Want die belofte geldt u, uw kinderen en allen die verre zijn, zovelen de Heer onze God roepen zal.”
Met nog vele andere woorden legde hij getuigenis af, en hij vermaande hen: “Redt u uit dit ontaarde geslacht.”
Die zijn woord aannamen lieten zich dopen, zodat op die dag ongeveer drieduizend mensen zich aansloten.
Zij legden zich ernstig toe op de leer der apostelen, bleven trouw aan het gemeenschappelijk leven en ijverig in het breken van het brood en in het gebed.

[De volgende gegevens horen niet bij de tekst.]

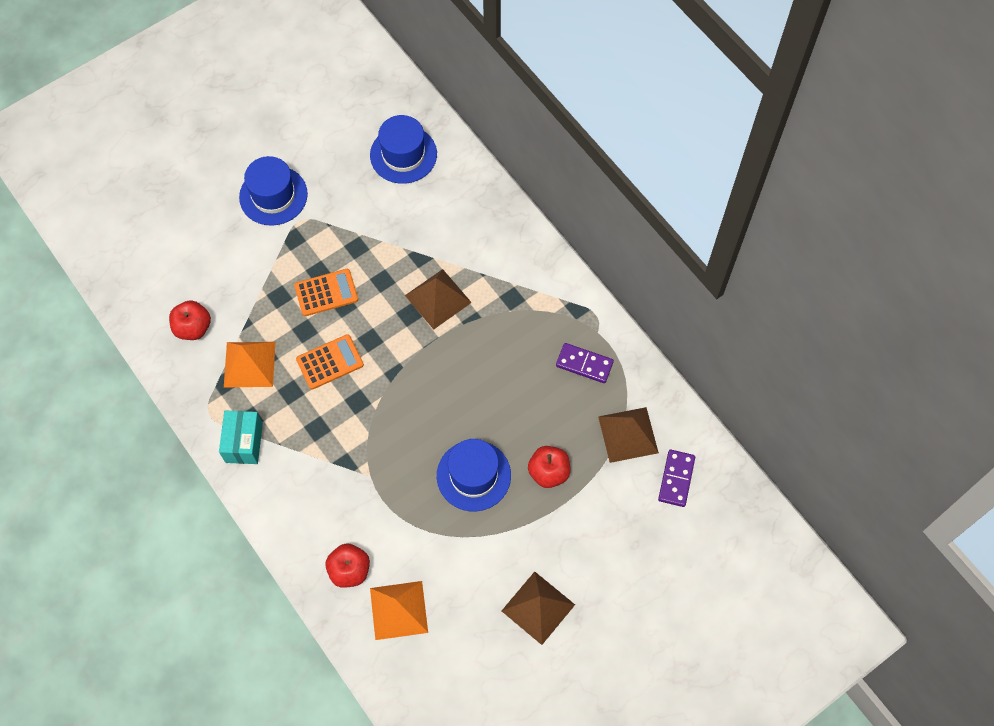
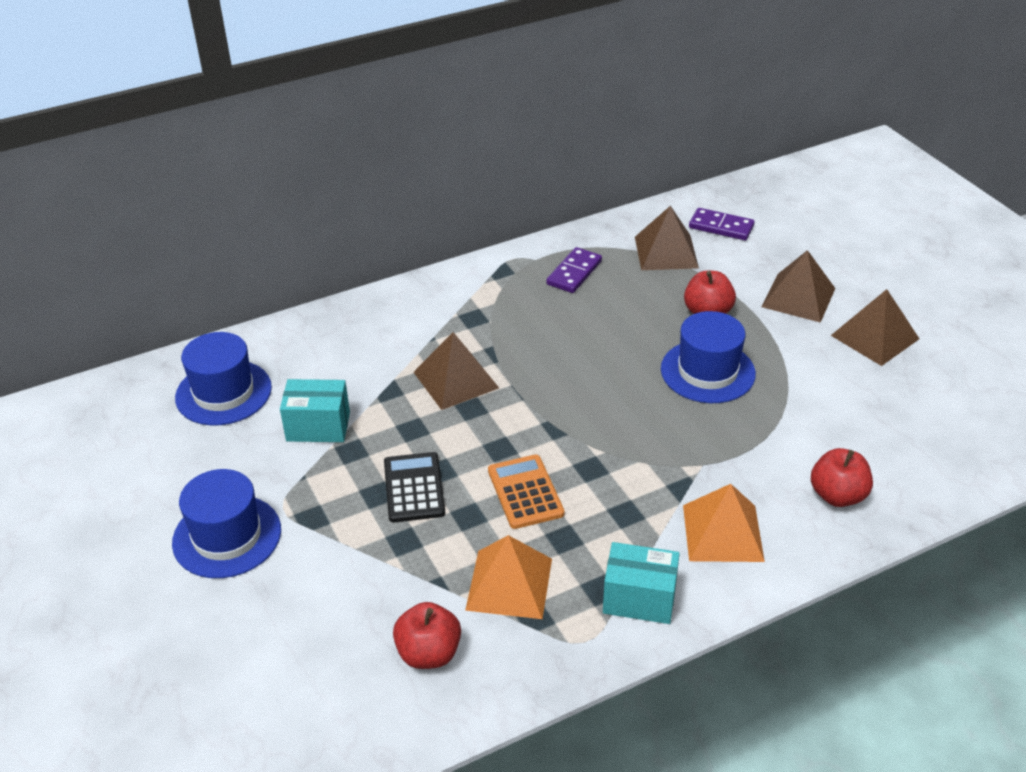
camera: 80 degrees left, 25 degrees down
orange calculator [294,269,358,316] -> black calculator [384,452,445,523]
orange pyramid [370,581,428,640] -> orange pyramid moved to [683,484,765,562]
none -> turquoise box [280,379,350,442]
none -> brown pyramid [761,250,836,323]

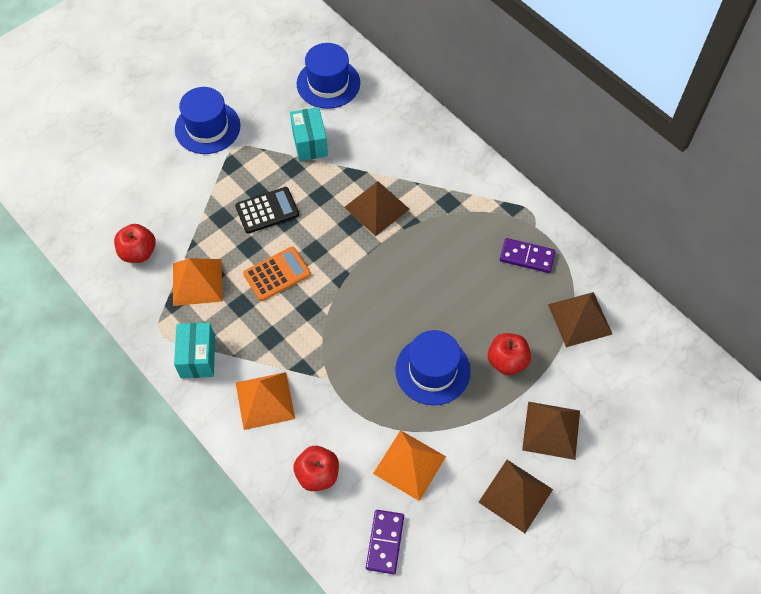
camera: 75 degrees right, 20 degrees up
purple domino [689,208,755,240] -> purple domino moved to [366,510,404,574]
none -> orange pyramid [373,430,446,501]

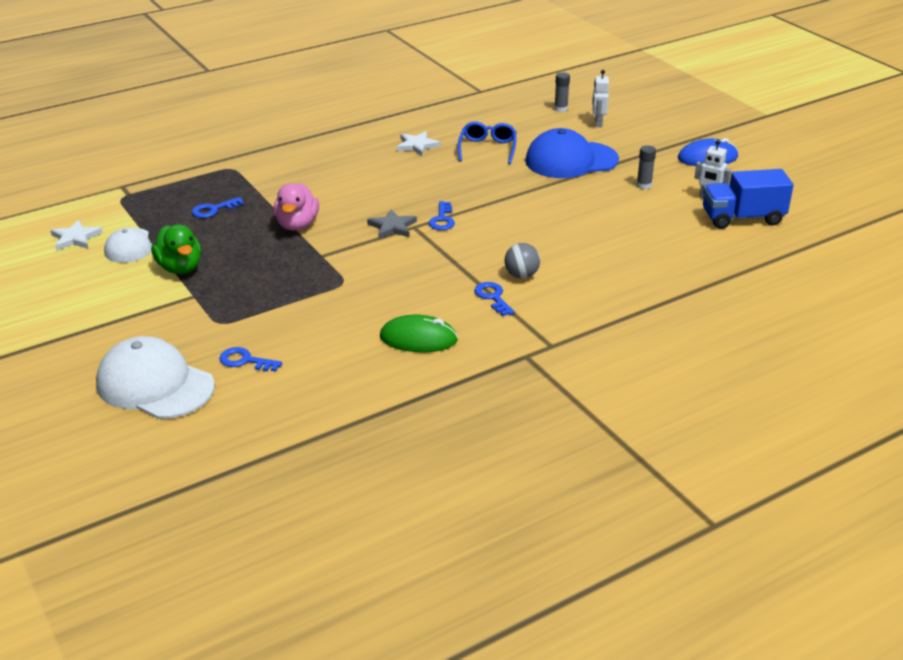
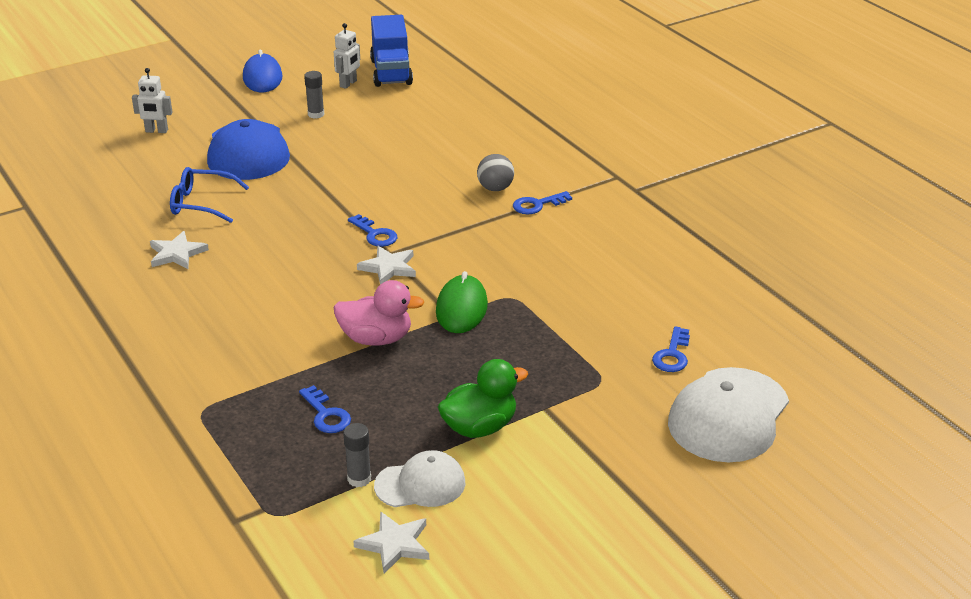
camera: 90 degrees left, 0 degrees up
grey star [367,209,417,239] -> white star [357,246,416,284]
green mouse [380,314,458,352] -> green mouse moved to [436,271,488,333]
blue key [429,201,455,230] -> blue key turned 45 degrees clockwise [348,214,397,247]
grey glue stick [554,72,570,112] -> grey glue stick moved to [343,423,371,487]

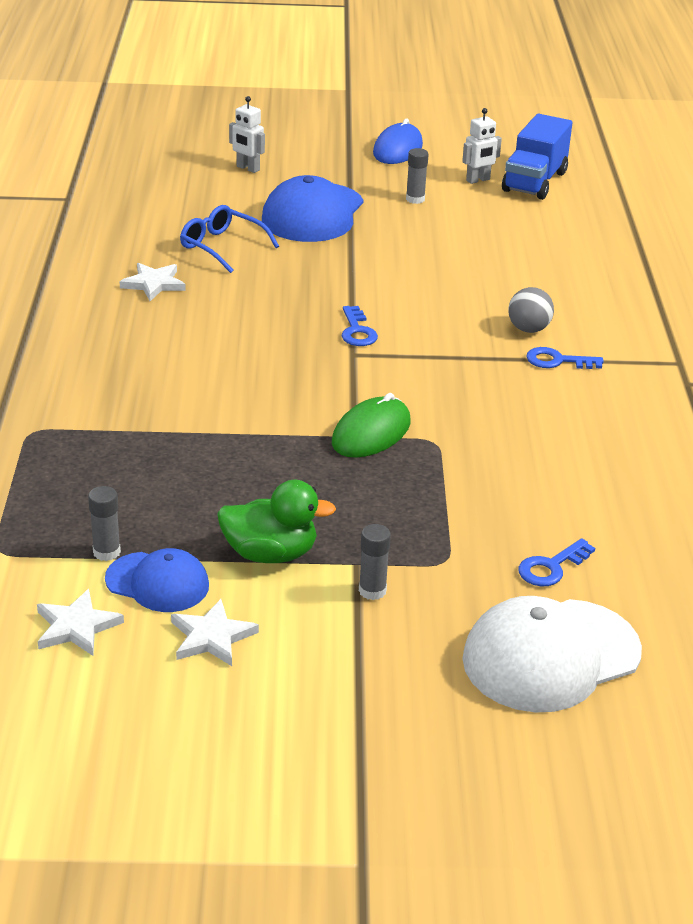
camera: 30 degrees right, 0 degrees up
blue key [299,385,351,433] -> none
pink duck [334,280,424,346] -> none
white star [357,246,416,284] -> white star moved to [171,599,259,666]
white cap [374,450,465,507] -> blue cap [105,548,209,612]
none -> grey glue stick [359,524,391,600]

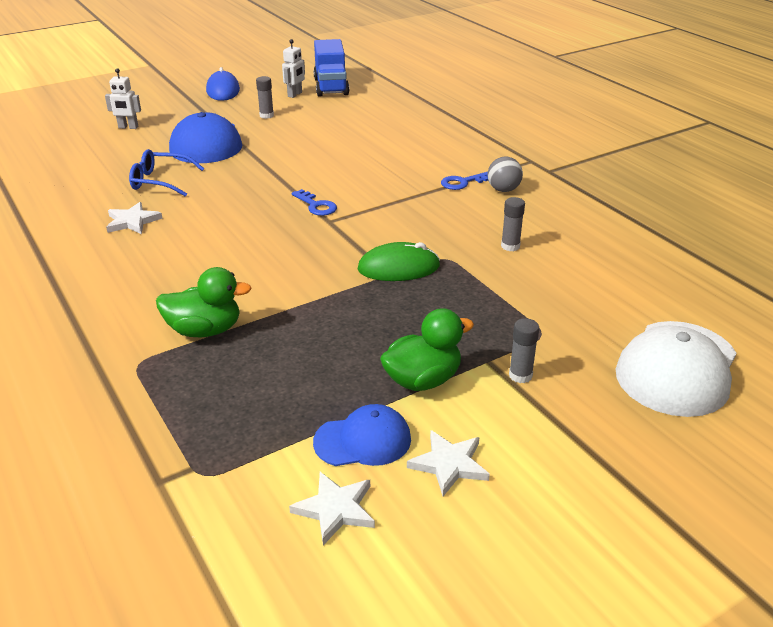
camera: 30 degrees left, 0 degrees up
grey glue stick [88,486,121,561] -> grey glue stick moved to [501,197,525,251]
green mouse [332,393,411,458] -> green mouse turned 75 degrees clockwise [358,242,440,281]
grey ball [508,287,554,333] -> grey ball moved to [487,156,523,192]
blue key [518,538,595,586] -> none
none -> green duck [156,267,252,337]

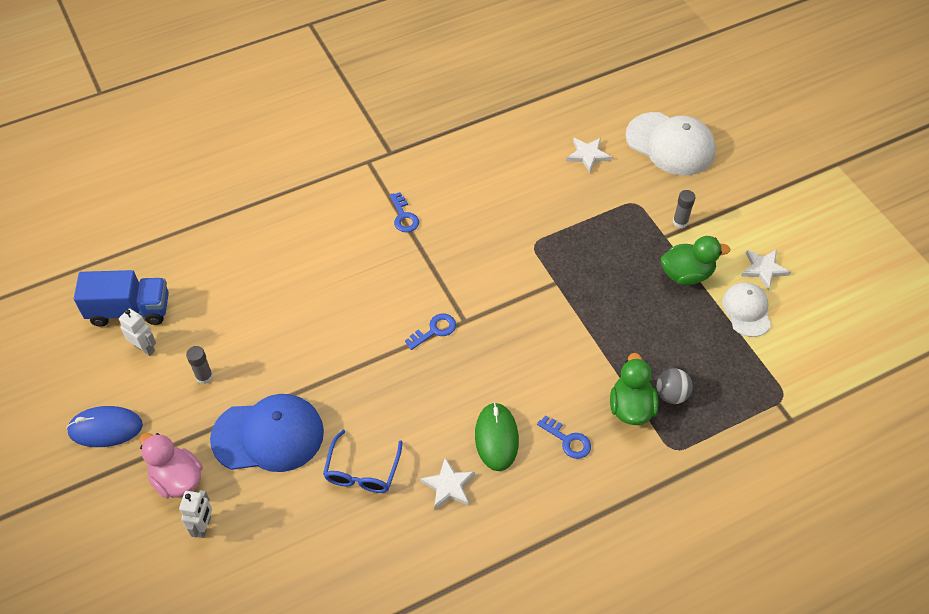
camera: 85 degrees left, 20 degrees up
white star [289,472,375,545] -> white star moved to [566,138,612,173]
blue cap [313,404,411,466] -> white cap [722,282,771,337]
green mouse [358,242,440,281] -> green mouse moved to [475,402,519,471]
green duck [380,308,474,391] -> green duck turned 105 degrees clockwise [661,236,730,285]
grey ball [487,156,523,192] -> grey ball moved to [656,368,693,404]
grey glue stick [501,197,525,251] -> none
none -> pink duck [139,433,203,498]
none -> blue key [537,415,591,459]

Ontzag beving eenieder, want door de apostelen werden vele wonderbare tekenen verricht.
Allen die het geloof hadden aangenomen, waren eensgezind en bezaten alles gemeenschappelijk;
ze waren gewoon hun bezittingen en goederen te verkopen en die onder allen te verdelen naar ieders behoefte.
Dagelijks bezochten ze trouw en eensgezind de tempel, braken het brood in een of ander huis, genoten samen hun voedsel in blijdschap en eenvoud van het hart,
loofden God en stonden bij het hele volk in de gunst. En elke dag bracht de Heer er meer bijeen, die gered zouden worden.